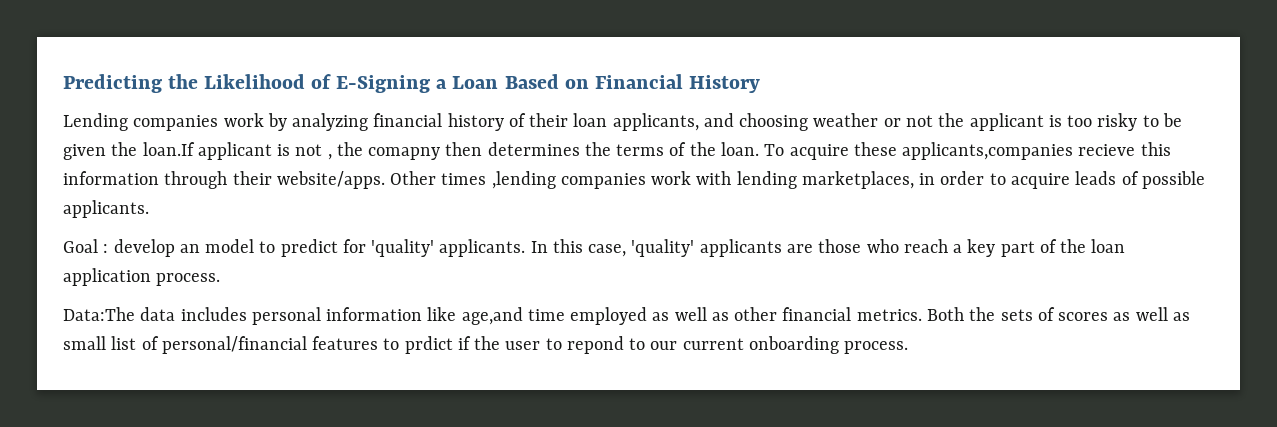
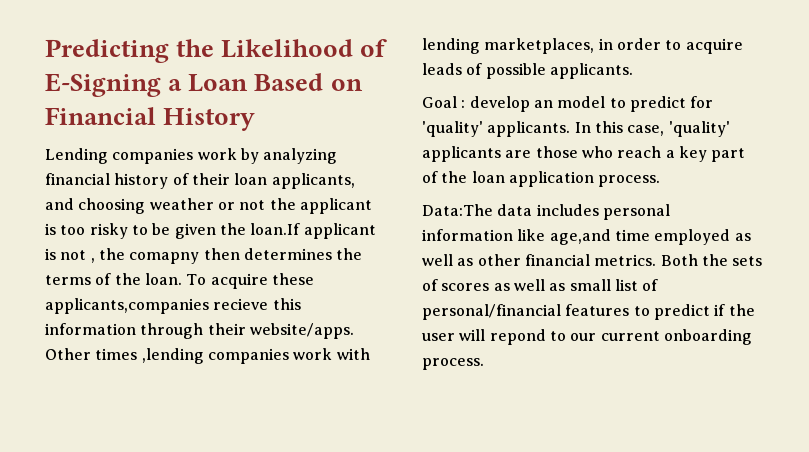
[404,336,453,354] prdict -> [653,304,710,320] predict
[545,338,562,350] to -> [459,329,486,341] will

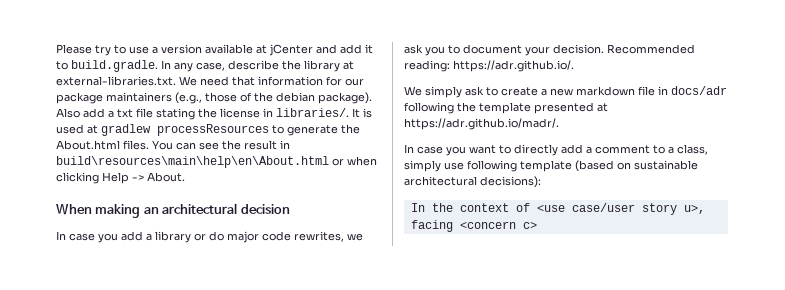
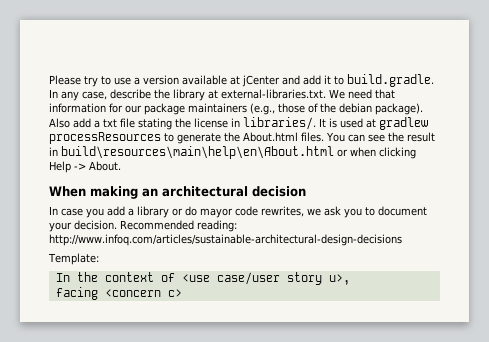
[227,231,259,243] major -> [200,208,233,218] mayor
[453,60,574,72] [404,86,727,98] [404,102,608,114] [404,118,559,130] [404,144,708,156] [404,160,698,172] [404,176,541,188] https://adr.github.io/. // We simply ask to create a new markdown file in docs/adr following the template presented at https://adr.github.io/madr/. // In case you want to directly add a comment to a class, simply use following template (based on sustainable architectural decisions): -> [49,234,402,246] [48,253,99,265] http://www.infoq.com/articles/sustainable-architectural-design-decisions // Template:

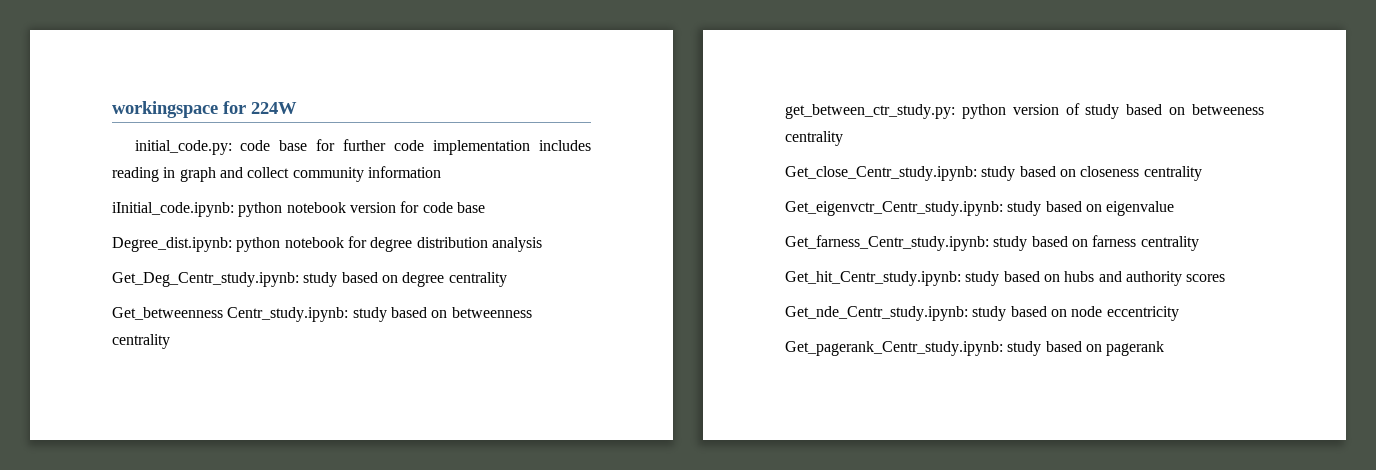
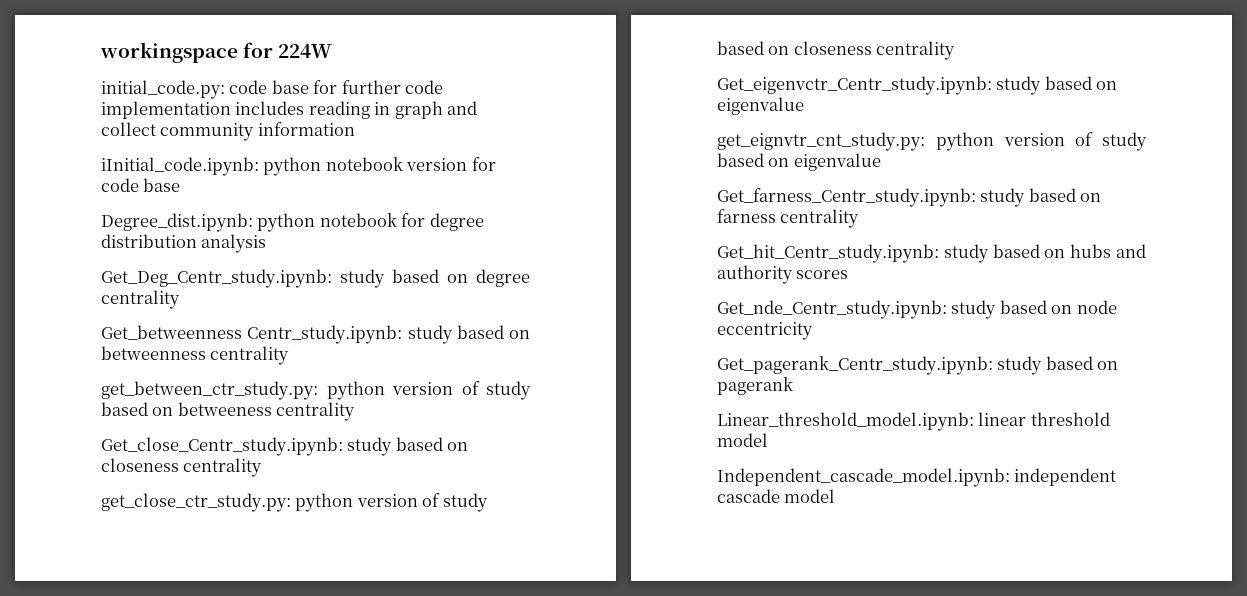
(1202, 173) none -> [101,493,488,512] [717,41,956,60] // get_close_ctr_study.py: python version of study based on closeness centrality
(1175, 208) none -> [717,132,1147,151] [717,153,881,171] // get_eignvtr_cnt_study.py: python version of study based on eigenvalue
(1165, 348) none -> [717,412,1110,431] [717,433,768,447] [717,468,1117,487] [717,489,836,503] // Linear_threshold_model.ipynb: linear threshold model // Independent_cascade_model.ipynb: independent cascade model

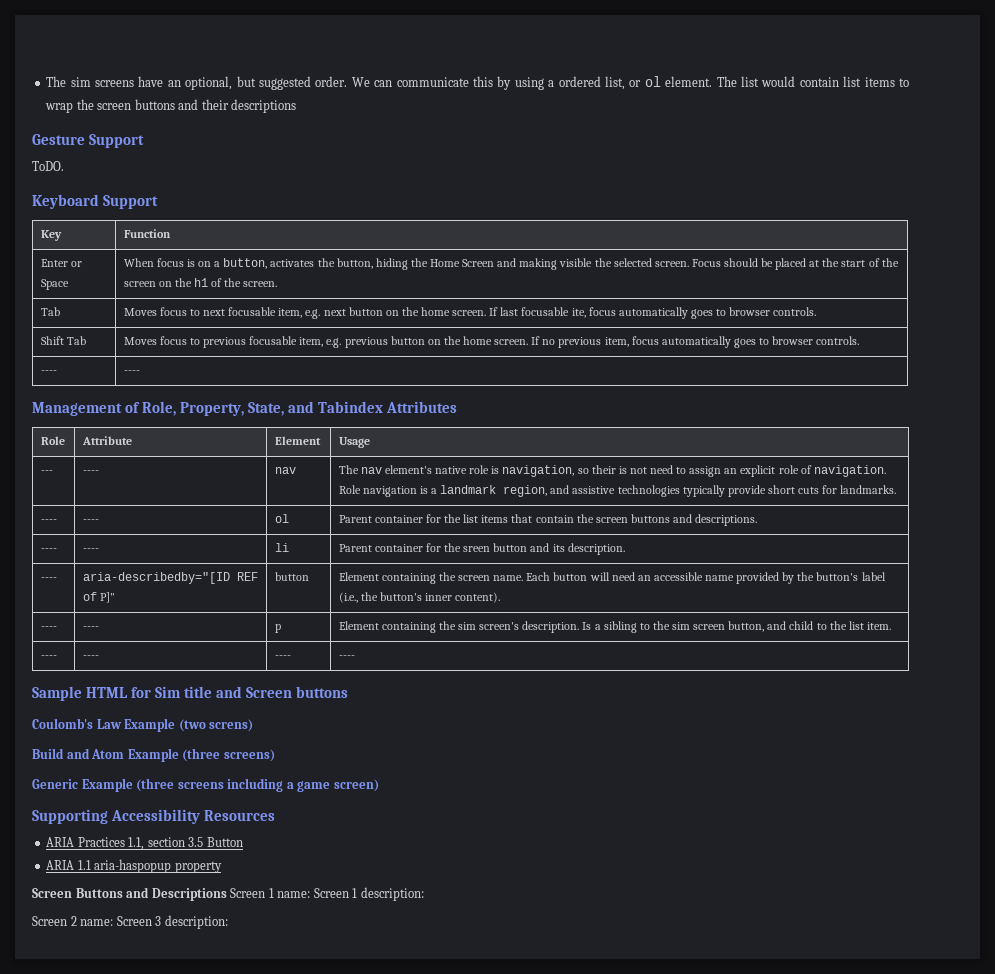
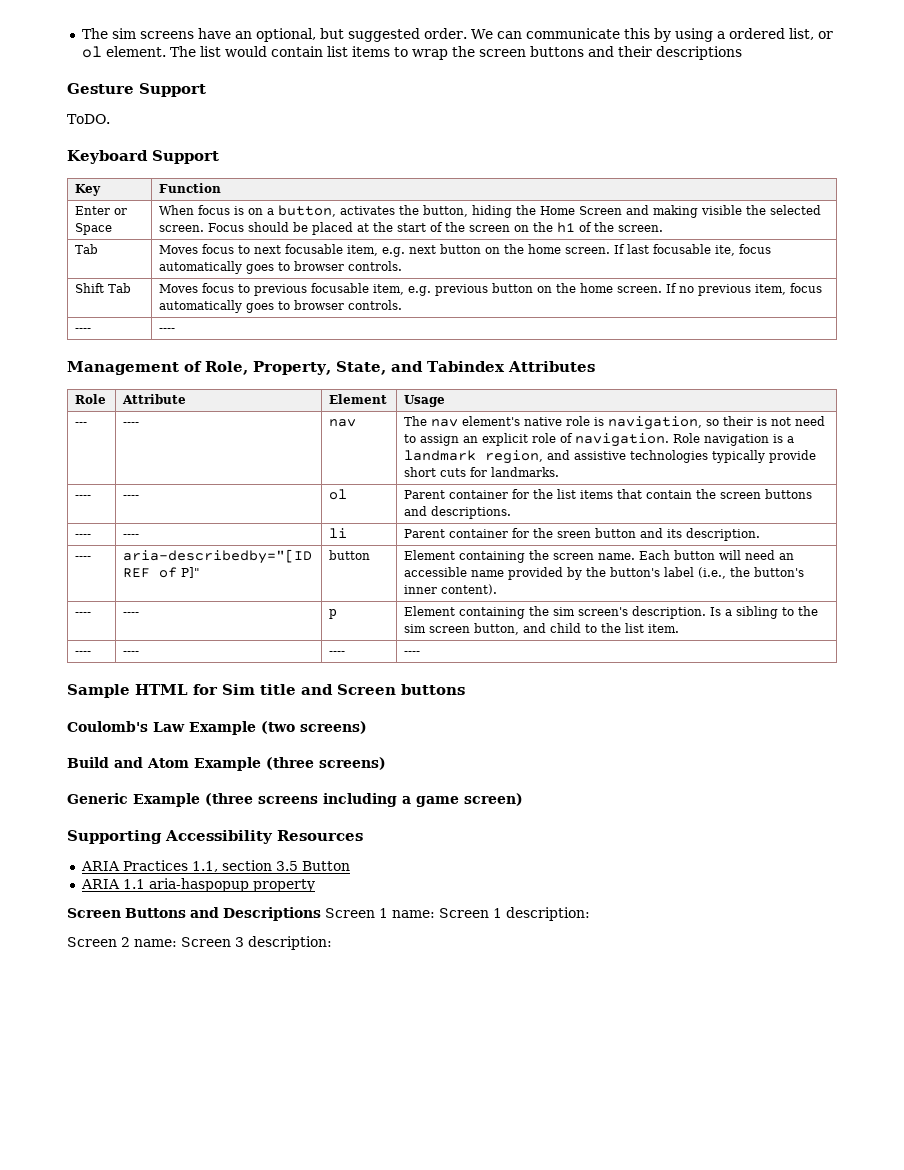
[209,719,254,732] screns) -> [300,721,367,734] screens)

WHAT IS REQUIRED —
Would you repeat the entries exactly, keeping the images out?

TASK RESULT —
[404,336,453,354] prdict -> [653,304,710,320] predict
[545,338,562,350] to -> [459,329,486,341] will

[227,231,259,243] major -> [200,208,233,218] mayor
[453,60,574,72] [404,86,727,98] [404,102,608,114] [404,118,559,130] [404,144,708,156] [404,160,698,172] [404,176,541,188] https://adr.github.io/. // We simply ask to create a new markdown file in docs/adr following the template presented at https://adr.github.io/madr/. // In case you want to directly add a comment to a class, simply use following template (based on sustainable architectural decisions): -> [49,234,402,246] [48,253,99,265] http://www.infoq.com/articles/sustainable-architectural-design-decisions // Template:

(1202, 173) none -> [101,493,488,512] [717,41,956,60] // get_close_ctr_study.py: python version of study based on closeness centrality
(1175, 208) none -> [717,132,1147,151] [717,153,881,171] // get_eignvtr_cnt_study.py: python version of study based on eigenvalue
(1165, 348) none -> [717,412,1110,431] [717,433,768,447] [717,468,1117,487] [717,489,836,503] // Linear_threshold_model.ipynb: linear threshold model // Independent_cascade_model.ipynb: independent cascade model

[209,719,254,732] screns) -> [300,721,367,734] screens)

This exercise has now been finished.